■ Assignment ■
Switch "Hizbut Tahrir" to "Hizb ut-Tahrir" in the text of the records. Reproduce all of that text otherwise unchanged, and omit the pictures.

[Stored data entries]
□ □ □ □

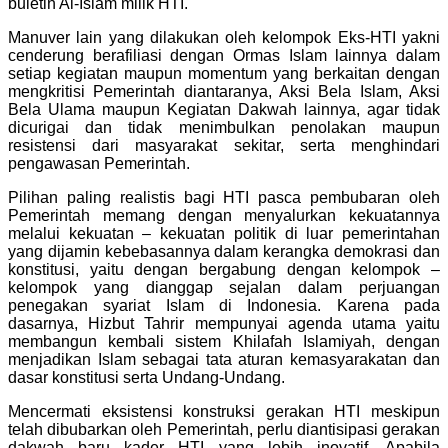
buletin Al-Islam milik HTI.
Manuver lain yang dilakukan oleh kelompok Eks-HTI yakni
cenderung berafiliasi dengan Ormas Islam lainnya dalam
setiap kegiatan maupun momentum yang berkaitan dengan
mengkritisi Pemerintah diantaranya, Aksi Bela Islam, Aksi
Bela Ulama maupun Kegiatan Dakwah lainnya, agar tidak
dicurigai dan tidak menimbulkan penolakan maupun
resistensi dari masyarakat sekitar, serta menghindari
pengawasan Pemerintah.
Pilihan paling realistis bagi HTI pasca pembubaran oleh
Pemerintah memang dengan menyalurkan kekuatannya
melalui kekuatan – kekuatan politik di luar pemerintahan
yang dijamin kebebasannya dalam kerangka demokrasi dan
konstitusi, yaitu dengan bergabung dengan kelompok –
kelompok yang dianggap sejalan dalam perjuangan
penegakan syariat Islam di Indonesia. Karena pada
dasarnya, Hizbut Tahrir mempunyai agenda utama yaitu
membangun kembali sistem Khilafah Islamiyah, dengan
menjadikan Islam sebagai tata aturan kemasyarakatan dan
dasar konstitusi serta Undang-Undang.
Mencermati eksistensi konstruksi gerakan HTI meskipun
telah dibubarkan oleh Pemerintah, perlu diantisipasi gerakan
dakwah baru kader HTI yang lebih inovatif. Apabila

□ □ □ □

■ Your response ■
buletin Al-Islam milik HTI.
Manuver lain yang dilakukan oleh kelompok Eks-HTI yakni
cenderung berafiliasi dengan Ormas Islam lainnya dalam
setiap kegiatan maupun momentum yang berkaitan dengan
mengkritisi Pemerintah diantaranya, Aksi Bela Islam, Aksi
Bela Ulama maupun Kegiatan Dakwah lainnya, agar tidak
dicurigai dan tidak menimbulkan penolakan maupun
resistensi dari masyarakat sekitar, serta menghindari
pengawasan Pemerintah.
Pilihan paling realistis bagi HTI pasca pembubaran oleh
Pemerintah memang dengan menyalurkan kekuatannya
melalui kekuatan – kekuatan politik di luar pemerintahan
yang dijamin kebebasannya dalam kerangka demokrasi dan
konstitusi, yaitu dengan bergabung dengan kelompok –
kelompok yang dianggap sejalan dalam perjuangan
penegakan syariat Islam di Indonesia. Karena pada
dasarnya, Hizb ut-Tahrir mempunyai agenda utama yaitu
membangun kembali sistem Khilafah Islamiyah, dengan
menjadikan Islam sebagai tata aturan kemasyarakatan dan
dasar konstitusi serta Undang-Undang.
Mencermati eksistensi konstruksi gerakan HTI meskipun
telah dibubarkan oleh Pemerintah, perlu diantisipasi gerakan
dakwah baru kader HTI yang lebih inovatif. Apabila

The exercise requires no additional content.